Problem statement: Rewrite the data below, replacing every "Version bump" with "Version update" and leaving everything else unchanged. Leave out the pictures.

Extracted material:

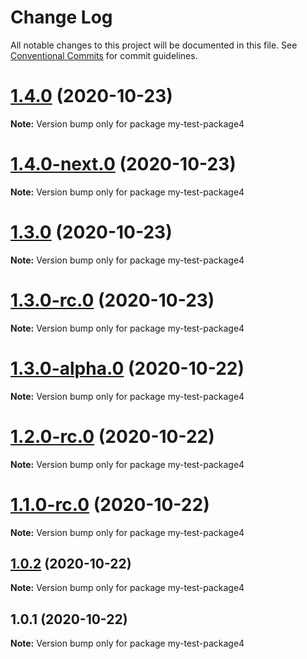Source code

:# Change Log

All notable changes to this project will be documented in this file.
See [Conventional Commits](https://conventionalcommits.org) for commit guidelines.

# [1.4.0](https://github.com/vladar/lerna-repo/compare/my-test-package4@1.4.0-next.0...my-test-package4@1.4.0) (2020-10-23)

**Note:** Version bump only for package my-test-package4





# [1.4.0-next.0](https://github.com/vladar/lerna-repo/compare/my-test-package4@1.3.0...my-test-package4@1.4.0-next.0) (2020-10-23)

**Note:** Version bump only for package my-test-package4





# [1.3.0](https://github.com/vladar/lerna-repo/compare/my-test-package4@1.3.0-rc.0...my-test-package4@1.3.0) (2020-10-23)

**Note:** Version bump only for package my-test-package4





# [1.3.0-rc.0](https://github.com/vladar/lerna-repo/compare/my-test-package4@1.3.0-alpha.0...my-test-package4@1.3.0-rc.0) (2020-10-23)

**Note:** Version bump only for package my-test-package4





# [1.3.0-alpha.0](https://github.com/vladar/lerna-repo/compare/my-test-package4@1.2.0-rc.0...my-test-package4@1.3.0-alpha.0) (2020-10-22)

**Note:** Version bump only for package my-test-package4





# [1.2.0-rc.0](https://github.com/vladar/lerna-repo/compare/my-test-package4@1.0.2...my-test-package4@1.2.0-rc.0) (2020-10-22)

**Note:** Version bump only for package my-test-package4





# [1.1.0-rc.0](https://github.com/vladar/lerna-repo/compare/my-test-package4@1.0.2...my-test-package4@1.1.0-rc.0) (2020-10-22)

**Note:** Version bump only for package my-test-package4






## [1.0.2](https://github.com/vladar/lerna-repo/compare/my-test-package4@1.0.1...my-test-package4@1.0.2) (2020-10-22)

**Note:** Version bump only for package my-test-package4





## 1.0.1 (2020-10-22)

**Note:** Version bump only for package my-test-package4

Response below:
Source code

:# Change Log

All notable changes to this project will be documented in this file.
See [Conventional Commits](https://conventionalcommits.org) for commit guidelines.

# [1.4.0](https://github.com/vladar/lerna-repo/compare/my-test-package4@1.4.0-next.0...my-test-package4@1.4.0) (2020-10-23)

**Note:** Version update only for package my-test-package4





# [1.4.0-next.0](https://github.com/vladar/lerna-repo/compare/my-test-package4@1.3.0...my-test-package4@1.4.0-next.0) (2020-10-23)

**Note:** Version update only for package my-test-package4





# [1.3.0](https://github.com/vladar/lerna-repo/compare/my-test-package4@1.3.0-rc.0...my-test-package4@1.3.0) (2020-10-23)

**Note:** Version update only for package my-test-package4





# [1.3.0-rc.0](https://github.com/vladar/lerna-repo/compare/my-test-package4@1.3.0-alpha.0...my-test-package4@1.3.0-rc.0) (2020-10-23)

**Note:** Version update only for package my-test-package4





# [1.3.0-alpha.0](https://github.com/vladar/lerna-repo/compare/my-test-package4@1.2.0-rc.0...my-test-package4@1.3.0-alpha.0) (2020-10-22)

**Note:** Version update only for package my-test-package4





# [1.2.0-rc.0](https://github.com/vladar/lerna-repo/compare/my-test-package4@1.0.2...my-test-package4@1.2.0-rc.0) (2020-10-22)

**Note:** Version update only for package my-test-package4





# [1.1.0-rc.0](https://github.com/vladar/lerna-repo/compare/my-test-package4@1.0.2...my-test-package4@1.1.0-rc.0) (2020-10-22)

**Note:** Version update only for package my-test-package4






## [1.0.2](https://github.com/vladar/lerna-repo/compare/my-test-package4@1.0.1...my-test-package4@1.0.2) (2020-10-22)

**Note:** Version update only for package my-test-package4





## 1.0.1 (2020-10-22)

**Note:** Version update only for package my-test-package4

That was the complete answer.